Having defaulted on debts and teetered on the brink of bankruptcy, the state capital is selling off the never-built museum's collection, acquired at a cost of at least $8 million and perhaps $15 million in public funds. Even after earlier auctions shed thousands of items, an astonishing 8,000 or so more go on sale Monday.
The previous auctions, before Reed's 28-year reign ended in 2010, raised less than expected. Forecasts of next week's take vary, though few exceed what Reed spent. Guernsey's, which is handling the sell-off, isn't guessing.
It's easy to see why. The collection includes potentially valuable items, such as a letter apparently signed by the precocious outlaw William H. "Billy the Kid" Bonney, and a dentist's chair said to have belonged to O.K. Corral gunfighter John Henry "Doc" Holliday. But Guernsey's is making no guarantees of authenticity. And it's also offering wagon-wheel benches, scores of old bottles, and more than one lot described as "10 lamp shades." There are also non-Western items dating to World War II or hailing from Africa. To hear the auctioneers tell it, sorting it all out is about as easy as determining how many people Billy the Kid actually shot.
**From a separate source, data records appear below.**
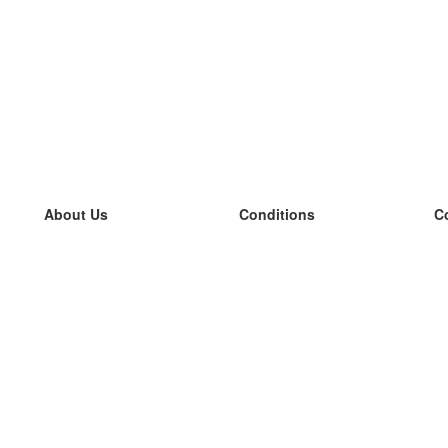
About Us
Conditions
C
our team
100% guarantee
L
Blog
privacy policy
L
terms
L
Contact
GDPR
L
contact
L
More
L
Help
new flashcards
Frequently asked questions
some blogs
a catalogue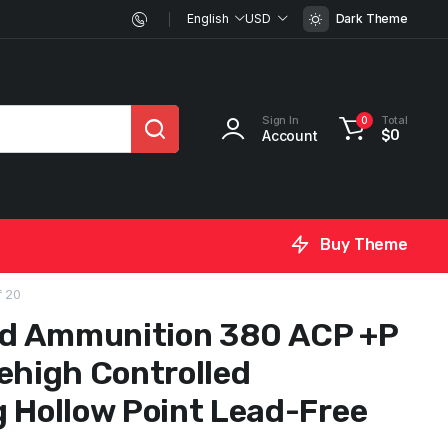
English
USD
Dark Theme
Sign In
Total
0
Account
$
0
Buy Theme
f 20
d Ammunition 380 ACP +P
ehigh Controlled
g Hollow Point Lead-Free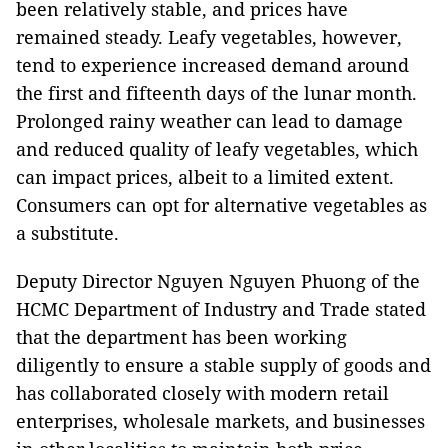
been relatively stable, and prices have
remained steady. Leafy vegetables, however,
tend to experience increased demand around
the first and fifteenth days of the lunar month.
Prolonged rainy weather can lead to damage
and reduced quality of leafy vegetables, which
can impact prices, albeit to a limited extent.
Consumers can opt for alternative vegetables as
a substitute.
Deputy Director Nguyen Nguyen Phuong of the
HCMC Department of Industry and Trade stated
that the department has been working
diligently to ensure a stable supply of goods and
has collaborated closely with modern retail
enterprises, wholesale markets, and businesses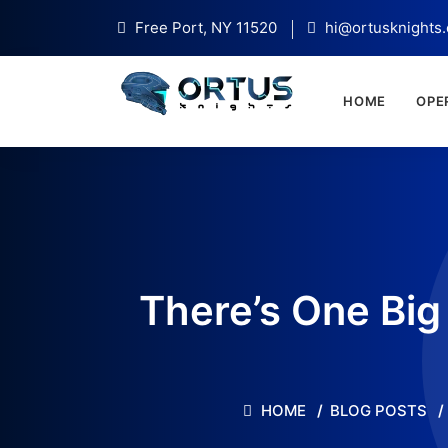
Free Port, NY 11520
hi@ortusknights
HOME
OPE
There’s One Big
HOME
BLOG POSTS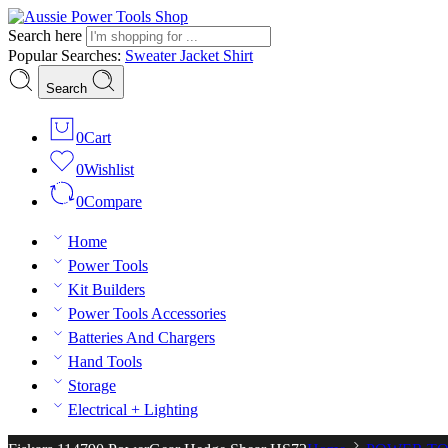
Search here
Popular Searches:
Sweater
Jacket
Shirt
Search
0
Cart
0
Wishlist
0
Compare
Home
Power Tools
Kit Builders
Power Tools Accessories
Batteries And Chargers
Hand Tools
Storage
Electrical + Lighting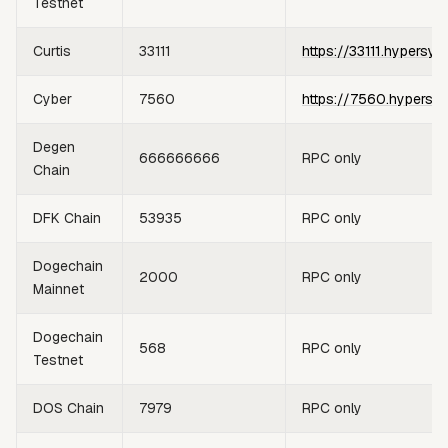
Testnet
Curtis
33111
https://33111.hypersyn
Cyber
7560
https://7560.hypersy
Degen
666666666
RPC only
Chain
DFK Chain
53935
RPC only
Dogechain
2000
RPC only
Mainnet
Dogechain
568
RPC only
Testnet
DOS Chain
7979
RPC only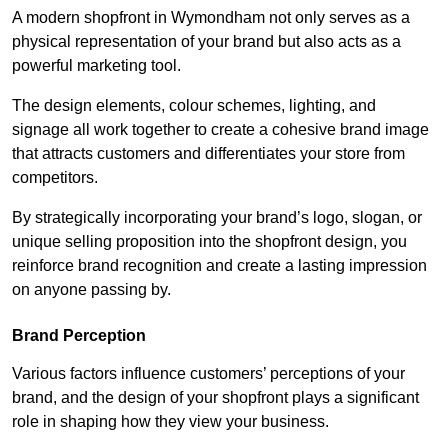
A modern shopfront in Wymondham not only serves as a
physical representation of your brand but also acts as a
powerful marketing tool.
The design elements, colour schemes, lighting, and
signage all work together to create a cohesive brand image
that attracts customers and differentiates your store from
competitors.
By strategically incorporating your brand’s logo, slogan, or
unique selling proposition into the shopfront design, you
reinforce brand recognition and create a lasting impression
on anyone passing by.
Brand Perception
Various factors influence customers’ perceptions of your
brand, and the design of your shopfront plays a significant
role in shaping how they view your business.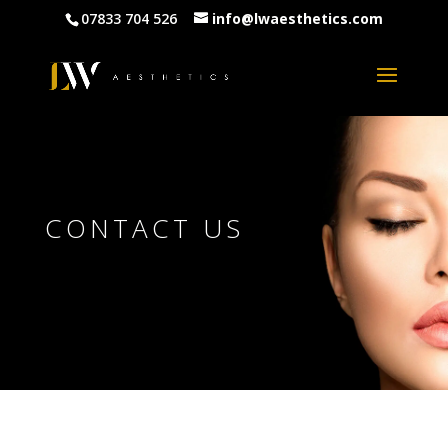
07833 704 526
info@lwaesthetics.com
CONTACT US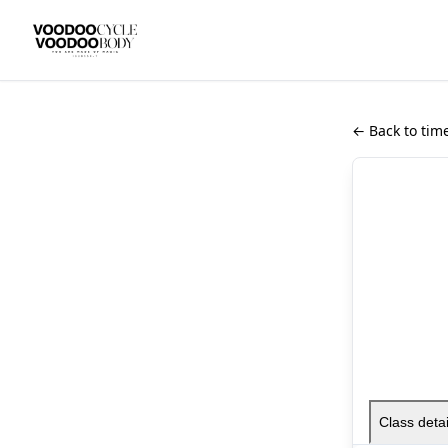
← Back to tim
Class detai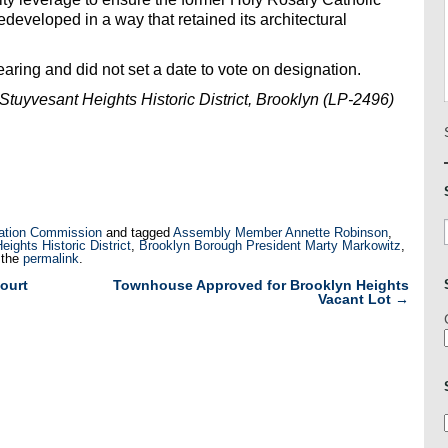
developed in a way that retained its architectural
aring and did not set a date to vote on designation.
uyvesant Heights Historic District, Brooklyn (LP-2496)
ation Commission
and tagged
Assembly Member Annette Robinson
,
ghts Historic District
,
Brooklyn Borough President Marty Markowitz
,
 the
permalink
.
ourt
Townhouse Approved for Brooklyn Heights
Vacant Lot
→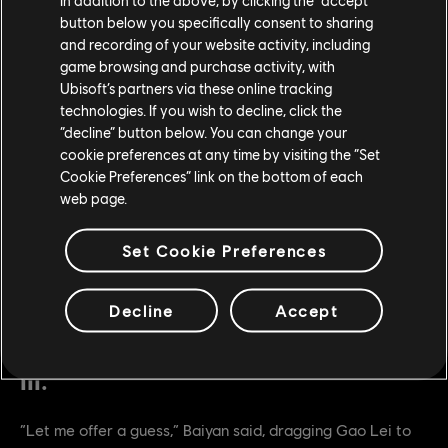
He reached out with his massive hand, and pushed the
button below you specifically consent to sharing
and recording of your website activity, including
hood back.
game browsing and purchase activity, with
“…Emperor.”
Ubisoft’s partners via these online tracking
technologies. If you wish to decline, click the
“decline” button below. You can change your
cookie preferences at any time by visiting the “Set
Cookie Preferences” link on the bottom of each
web page.
Set Cookie Preferences
Decline
Accept
III.
“Let me offer a guess,” Baiyan said, dragging Gao Lei to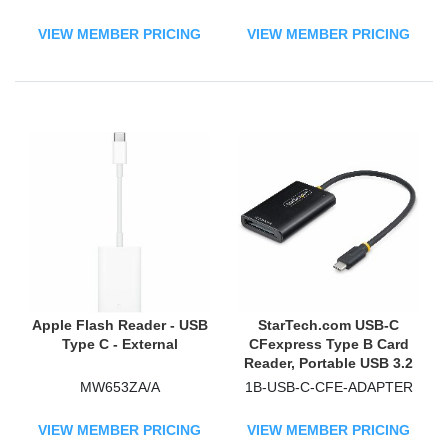
h, USB-C 5Gbps External
Card Reader with
VIEW MEMBER PRICING
VIEW MEMBER PRICING
Attached USB-A Adapter
Apple Flash Reader - USB
StarTech.com USB-C
Type C - External
CFexpress Type B Card
Reader, Portable USB 3.2
(10Gbps) Memory Card
MW653ZA/A
1B-USB-C-CFE-ADAPTER
Reader, USB Type-C to CF
Express 2.0 Adapter
VIEW MEMBER PRICING
VIEW MEMBER PRICING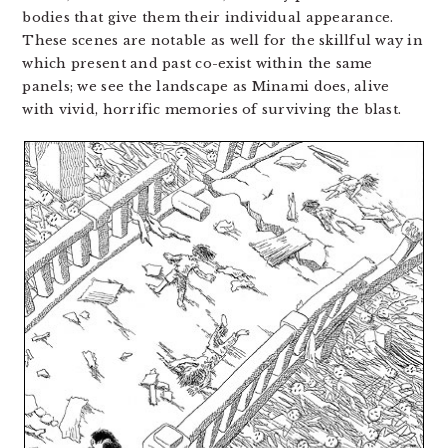
bodies that give them their individual appearance.
These scenes are notable as well for the skillful way in
which present and past co-exist within the same
panels; we see the landscape as Minami does, alive
with vivid, horrific memories of surviving the blast.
Reed said in a statement that the collection was part of his ambitious plan to boost the city's economy by bringing in tourists with, among other attractions, five museums, two of which were realized. He argues that the frontier was an appropriate chapter of the American story to be told by museums in Harrisburg, which was "a supply center and a ferry crossing for pioneers" headed to the West - "an ever-evolving geographic area."
Whatever its purported historical and economic rationale, the former mayor's vision was far from right for his city of 50,000, nearly a third of whom are poor. Harrisburg has been buffeted by recession and deindustrialization as much as by manifest destiny. But the lesson of Reed's picked-through pile is that it takes more than bad luck to break a city. It takes bad government.